COMPITO ASSEGNATO 1 ▸
Secondo l'estratto del documento, quanti migranti c'erano a bordo della nave Gregoretti?
COMPITO ASSEGNATO 2 ▸
Riscrivi tutti i record rinominando "sheet music" in "score" e lasciando invariato tutto il resto. Nella risposta togli le immagini.

ESTRATTO DEL DOCUMENTO ▸

┄┄┄┄┄┄

Salvini sfida la sinistra: la Lega vota per il processo
La Giunta per le immunità del Senato ha ieri dato via libera a procedere contro l'ex ministro dell'Interno per il blocco della nave Gregoretti con immigrati a bordo. Voti decisivi quelli della Lega mentre le forze della maggioranza hanno disertato la riunione. Ora parola all'Aula il 17 febbraio.
Quello che si profilava alla vigilia è avvenuto. La maggioranza è scappata di fronte alla responsabilità di dichiarare il “si” al processo a Matteo Salvini e quest’ultimo l’ha sfidata fino in fondo chiedendo ai suoi senatori un voto provocatorio. E così ieri la seduta della giunta per le immunità del Senato si è riunita e ha deliberato a favore della autorizzazione a procedere contro l’ex Ministro dell’Interno, accusato di sequestro di persona per aver bloccato nel luglio 2019 la nave militare Gregoretti, con 116 migranti a bordo. I voti decisivi sono stati proprio quelli dei 5 senatori leghisti i quali, pur credendo ovviamente nell’innocenza del loro leader, che sostengono aver agito per difendere i confini e l’onore del suo Paese, si sono espressi per il “sì” al processo, come aveva chiesto loro lo stesso Salvini; e quindi per il “no” alla proposta del Presidente della giunta, Maurizio Gasparri, che aveva proposto di votare contro il processo.
Pd, Movimento Cinque Stelle, Italia Viva e Leu avevano deciso già ieri mattina di disertare la riunione, considerata illegittima e figlia di una (presunta) forzatura da parte della Presidente dell’assemblea di Palazzo Madama, Maria Elisabetta Alberti Casellati. Mancando tutti i rappresentanti della maggioranza, in giunta si sono ritrovati in 10. I 5 leghisti hanno votato “si” al processo, mentre il resto del centrodestra (4 di Forza Italia e 1 di Fratelli d’Italia) hanno votato “no”, in coerenza con le loro posizioni di sempre, dal momento che considerano Salvini assolutamente incolpevole in quella circostanza. A parità di voti (5 a 5) è prevalsa la posizione favorevole all’autorizzazione a procedere, in virtù delle regole di funzionamento di quell’organismo.
La parola definitiva spetterà comunque all’aula, che deciderà il 17 febbraio. Le posizioni sono ben note: le forze di governo sono favorevoli al processo a Salvini perché considerano il caso della nave Gregoretti non paragonabile a quello, precedente, della nave Diciotti. In quest’ultima occasione il governo gialloverde dell’epoca si espresse in modo compatto per impedire lo sbarco dei migranti, mentre nel caso della Gregoretti, sempre secondo Pd, Cinque Stelle e altri alleati, Salvini agì per pura propaganda e senza il consenso del resto dell’esecutivo.

┄┄┄┄┄┄

DATI DEL COMPITO ▸
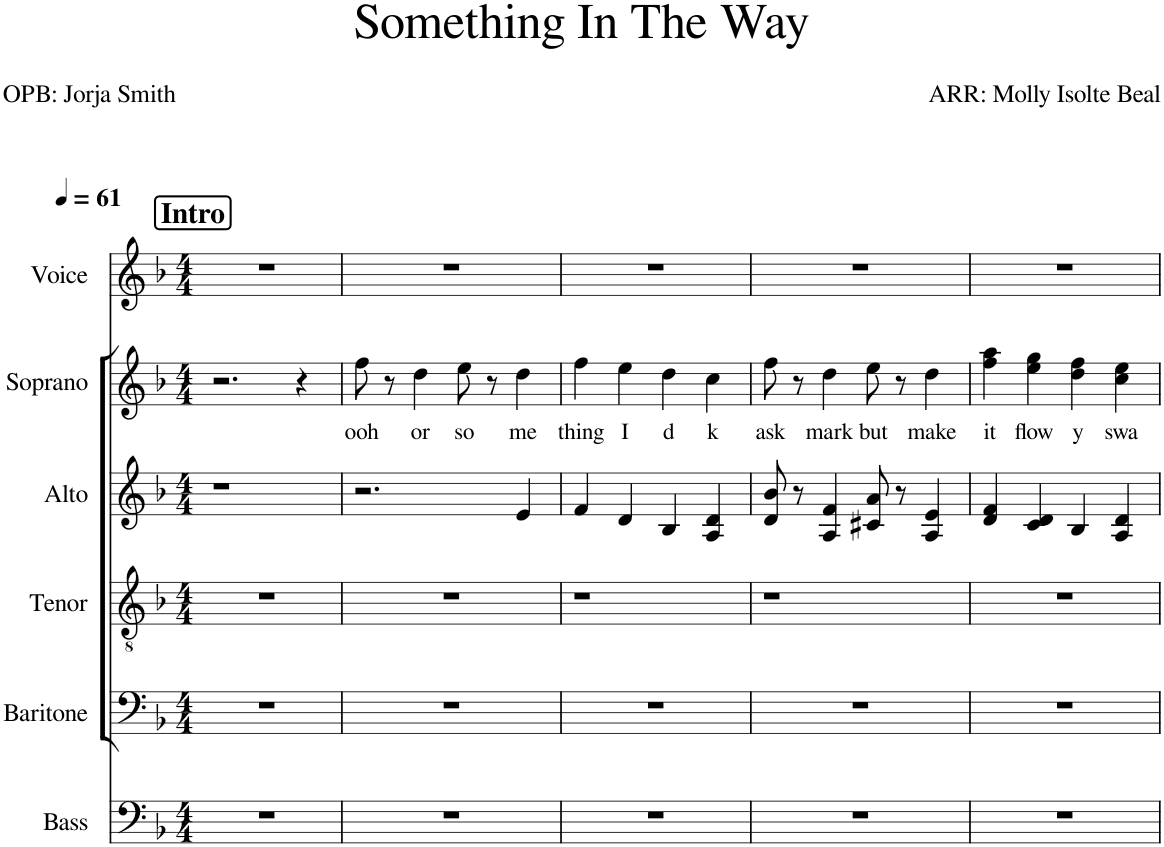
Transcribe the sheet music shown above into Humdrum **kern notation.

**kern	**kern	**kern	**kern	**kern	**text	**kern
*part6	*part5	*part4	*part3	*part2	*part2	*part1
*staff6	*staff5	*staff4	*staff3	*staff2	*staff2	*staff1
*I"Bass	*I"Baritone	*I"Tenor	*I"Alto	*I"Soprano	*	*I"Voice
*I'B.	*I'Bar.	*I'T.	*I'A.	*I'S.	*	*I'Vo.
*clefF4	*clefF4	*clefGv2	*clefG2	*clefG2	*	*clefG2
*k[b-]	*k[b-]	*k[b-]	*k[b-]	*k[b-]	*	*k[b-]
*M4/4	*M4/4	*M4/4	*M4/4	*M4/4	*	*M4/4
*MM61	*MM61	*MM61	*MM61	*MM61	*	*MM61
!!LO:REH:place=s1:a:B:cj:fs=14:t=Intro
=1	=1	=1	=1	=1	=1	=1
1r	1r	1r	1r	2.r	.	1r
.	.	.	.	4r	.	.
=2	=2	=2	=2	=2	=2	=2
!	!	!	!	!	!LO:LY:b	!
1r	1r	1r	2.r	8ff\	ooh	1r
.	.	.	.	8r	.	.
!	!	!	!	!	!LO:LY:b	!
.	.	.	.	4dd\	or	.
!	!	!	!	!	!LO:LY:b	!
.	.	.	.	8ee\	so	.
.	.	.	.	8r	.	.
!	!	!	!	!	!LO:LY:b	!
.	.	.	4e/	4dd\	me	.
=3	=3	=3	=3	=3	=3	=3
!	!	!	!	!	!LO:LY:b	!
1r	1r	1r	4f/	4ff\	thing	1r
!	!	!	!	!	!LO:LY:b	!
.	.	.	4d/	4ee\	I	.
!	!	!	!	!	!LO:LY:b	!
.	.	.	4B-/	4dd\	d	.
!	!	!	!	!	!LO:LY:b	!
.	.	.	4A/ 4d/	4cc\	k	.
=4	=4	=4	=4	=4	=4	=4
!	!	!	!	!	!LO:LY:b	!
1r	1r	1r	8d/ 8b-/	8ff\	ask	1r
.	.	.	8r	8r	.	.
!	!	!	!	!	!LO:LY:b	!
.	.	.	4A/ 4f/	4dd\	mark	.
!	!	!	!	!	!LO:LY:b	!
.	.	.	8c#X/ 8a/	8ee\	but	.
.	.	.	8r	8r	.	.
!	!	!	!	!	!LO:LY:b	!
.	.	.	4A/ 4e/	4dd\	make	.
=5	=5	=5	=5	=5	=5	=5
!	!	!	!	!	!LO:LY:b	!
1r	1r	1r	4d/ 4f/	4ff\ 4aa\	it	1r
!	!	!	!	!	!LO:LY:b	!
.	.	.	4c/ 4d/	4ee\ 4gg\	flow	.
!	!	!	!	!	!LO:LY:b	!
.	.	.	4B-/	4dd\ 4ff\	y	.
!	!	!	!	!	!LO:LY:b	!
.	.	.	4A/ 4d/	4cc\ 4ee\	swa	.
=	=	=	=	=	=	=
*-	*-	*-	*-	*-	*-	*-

┄┄┄┄┄┄

RISPOSTA FINALE 1 ▸
116 migranti.

RISPOSTA FINALE 2 ▸
Transcribe the score shown above into Humdrum **kern notation.

**kern	**kern	**kern	**kern	**kern	**text	**kern
*part6	*part5	*part4	*part3	*part2	*part2	*part1
*staff6	*staff5	*staff4	*staff3	*staff2	*staff2	*staff1
*I"Bass	*I"Baritone	*I"Tenor	*I"Alto	*I"Soprano	*	*I"Voice
*I'B.	*I'Bar.	*I'T.	*I'A.	*I'S.	*	*I'Vo.
*clefF4	*clefF4	*clefGv2	*clefG2	*clefG2	*	*clefG2
*k[b-]	*k[b-]	*k[b-]	*k[b-]	*k[b-]	*	*k[b-]
*M4/4	*M4/4	*M4/4	*M4/4	*M4/4	*	*M4/4
*MM61	*MM61	*MM61	*MM61	*MM61	*	*MM61
!!LO:REH:place=s1:a:B:cj:fs=14:t=Intro
=1	=1	=1	=1	=1	=1	=1
1r	1r	1r	1r	2.r	.	1r
.	.	.	.	4r	.	.
=2	=2	=2	=2	=2	=2	=2
!	!	!	!	!	!LO:LY:b	!
1r	1r	1r	2.r	8ff\	ooh	1r
.	.	.	.	8r	.	.
!	!	!	!	!	!LO:LY:b	!
.	.	.	.	4dd\	or	.
!	!	!	!	!	!LO:LY:b	!
.	.	.	.	8ee\	so	.
.	.	.	.	8r	.	.
!	!	!	!	!	!LO:LY:b	!
.	.	.	4e/	4dd\	me	.
=3	=3	=3	=3	=3	=3	=3
!	!	!	!	!	!LO:LY:b	!
1r	1r	1r	4f/	4ff\	thing	1r
!	!	!	!	!	!LO:LY:b	!
.	.	.	4d/	4ee\	I	.
!	!	!	!	!	!LO:LY:b	!
.	.	.	4B-/	4dd\	d	.
!	!	!	!	!	!LO:LY:b	!
.	.	.	4A/ 4d/	4cc\	k	.
=4	=4	=4	=4	=4	=4	=4
!	!	!	!	!	!LO:LY:b	!
1r	1r	1r	8d/ 8b-/	8ff\	ask	1r
.	.	.	8r	8r	.	.
!	!	!	!	!	!LO:LY:b	!
.	.	.	4A/ 4f/	4dd\	mark	.
!	!	!	!	!	!LO:LY:b	!
.	.	.	8c#X/ 8a/	8ee\	but	.
.	.	.	8r	8r	.	.
!	!	!	!	!	!LO:LY:b	!
.	.	.	4A/ 4e/	4dd\	make	.
=5	=5	=5	=5	=5	=5	=5
!	!	!	!	!	!LO:LY:b	!
1r	1r	1r	4d/ 4f/	4ff\ 4aa\	it	1r
!	!	!	!	!	!LO:LY:b	!
.	.	.	4c/ 4d/	4ee\ 4gg\	flow	.
!	!	!	!	!	!LO:LY:b	!
.	.	.	4B-/	4dd\ 4ff\	y	.
!	!	!	!	!	!LO:LY:b	!
.	.	.	4A/ 4d/	4cc\ 4ee\	swa	.
=	=	=	=	=	=	=
*-	*-	*-	*-	*-	*-	*-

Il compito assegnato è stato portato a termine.